My lord had explained the nature of the case to Dr. Hemstruther, adopting a tone of paternal and chivalrous concern that he contradicted on several occasions by a majestic wink. The physician was a quaint character, for he combined in himself two vices that might have been considered mutually opposed. Yet the resulting energy that arose from the friction between these two passions, the love of precious stones and the love of the eternal feminine, inspired Dr. Hemstruther with a lust to grab every gold Carolus he could lay his fingers to. He was a man of great repute, and had made money out of “back-stairs secrets,” though the apothecaries and the midwives hated him, swearing that he knew more than a mere physician should.

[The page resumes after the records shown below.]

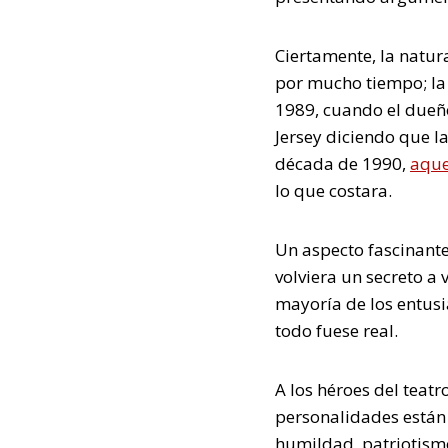
Ciertamente, la natur
por mucho tiempo; la
1989, cuando el dueñ
Jersey diciendo que la
década de 1990,
aque
lo que costara.
Un aspecto fascinante
volviera un secreto a 
mayoría de los entusi
todo fuese real.
A los héroes del teatr
personalidades están 
humildad, patriotism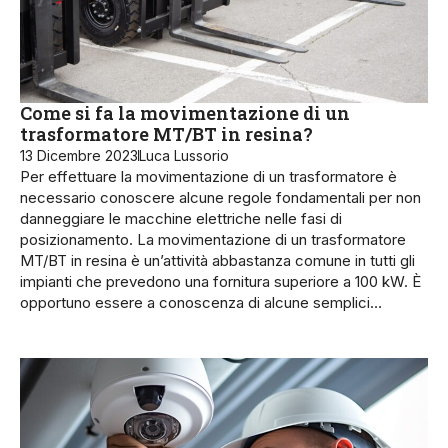
Come si fa la movimentazione di un
trasformatore MT/BT in resina?
13 Dicembre 2023
Luca Lussorio
Per effettuare la movimentazione di un trasformatore è
necessario conoscere alcune regole fondamentali per non
danneggiare le macchine elettriche nelle fasi di
posizionamento. La movimentazione di un trasformatore
MT/BT in resina è un’attività ab­bastanza comune in tut­ti gli
impianti che prevedono una fornitura superiore a 100 kW. È
opportuno essere a conoscen­za di alcune semplici…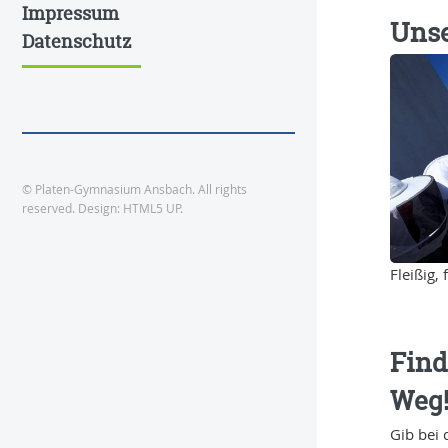
Impressum
Unse
Datenschutz
© Platen-Gymnasium Ansbach. All rights
reserved. Design:
HTML5 UP
.
Fleißig, f
Find
Weg
Gib bei 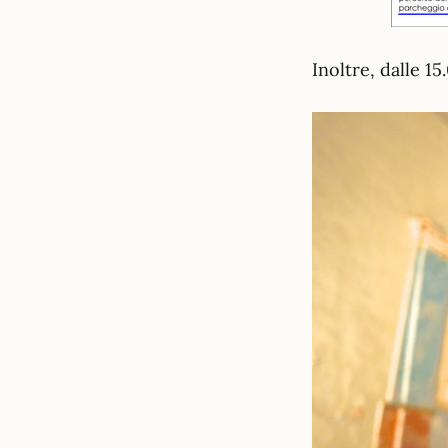
Inoltre, dalle 1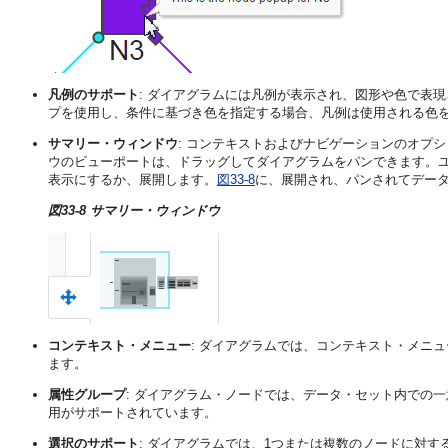
凡例のサポート
: ダイアグラムには凡例が表示され、図形や色で表
プを使用し、条件に基づき色を指定する場合、凡例は使用される色
サマリー・ウィンドウ
: コンテキストおよびナビゲーションのオプ
ウのビューポートは、ドラッグしてダイアグラムをパンできます。
表示にするか、展開します。
図33-8
に、展開され、パンされてデー
図33-8 サマリー・ウィンドウ
コンテキスト・メニュー
: ダイアグラムでは、コンテキスト・メニ
ます。
属性グループ
: ダイアグラム・ノードでは、データ・セット内での
用がサポートされています。
選択のサポート
: ダイアグラムでは、1つまたは複数のノードに対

Now this shrewd, snuffy, peaky-faced little man was ushered about twelve o’clock into Barbara Purcell’s room, with my lady and Mrs. Jael to act as guards. The curtains were drawn, and Barbara, dressed in simple black, with her hair upon her shoulders, was lying, in the dim light, on her bed. She sat up and looked at them with her large eyes as they entered—heavy, languid eyes, that seemed to have been empty of sleep.

Dr. Hemstruther made a little bow to her, handed his hat and cane to Mrs. Jael, tossed back one of the curtains, and drew a chair up toward the bed. He sat down, keeping his eyes fixed on Barbara’s face, and sniffing from time to time as though he missed his snuff.

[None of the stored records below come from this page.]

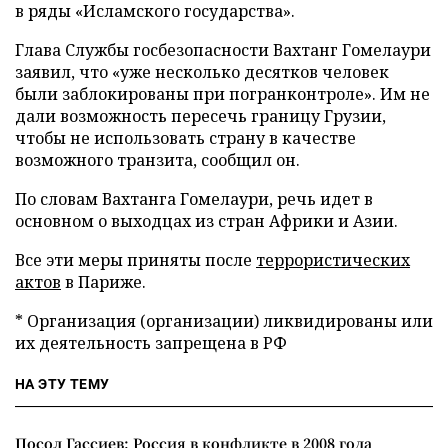
в ряды «Исламского государства».
Глава Службы госбезопасности Вахтанг Гомелаури
заявил, что «уже несколько десятков человек
были заблокированы при погранконтроле». Им не
дали возможность пересечь границу Грузии,
чтобы не использовать страну в качестве
возможного транзита, сообщил он.
По словам Вахтанга Гомелаури, речь идет в
основном о выходцах из стран Африки и Азии.
Все эти меры приняты после
террористических
актов
в Париже.
* Организация (организации) ликвидированы или
их деятельность запрещена в РФ
НА ЭТУ ТЕМУ
Посол Гассиев: Россия в конфликте в 2008 года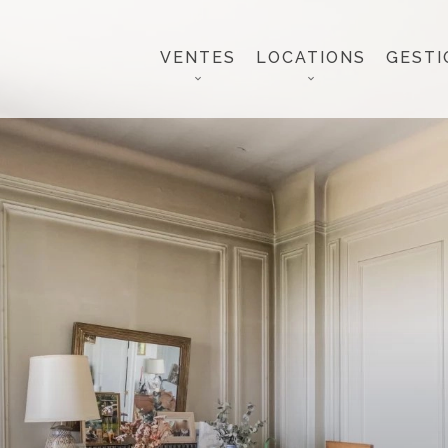
VENTES
LOCATIONS
GESTI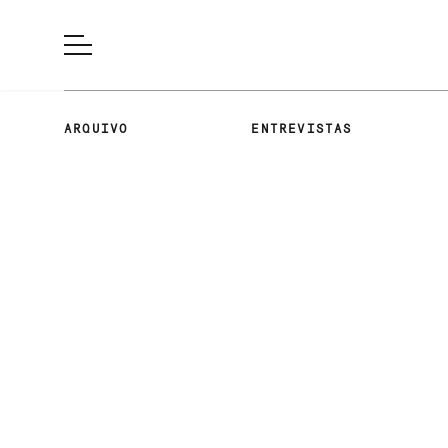
ARQUIVO
ENTREVISTAS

“So you are not feeling in good health, my dear young lady.”

He had a soft, silky voice, easy to swallow as good wine. Barbara, seated on the bed, stared at him and said nothing. It was easy to see that the girl had suffered greatly, either in mind or body, for the youth seemed to have left her face, leaving it blanched, lined, and very weary. Her eyes looked doubly big because of the shadows under them, and her lips were no longer firmly pressed together. The strain of her sacrifice had broken the heart in her, and she had fallen into a stupor like one whose brain has been numbed by frost.

Dr. Hemstruther considered her with his clever eyes.

“Can you sleep, my dear?” he asked her, at last.

“No.”

She was only dimly conscious that her mother and Mrs. Jael were in the room, and who the little man was she hardly had the will to wonder.

“What is it that keeps you from sleep at night?”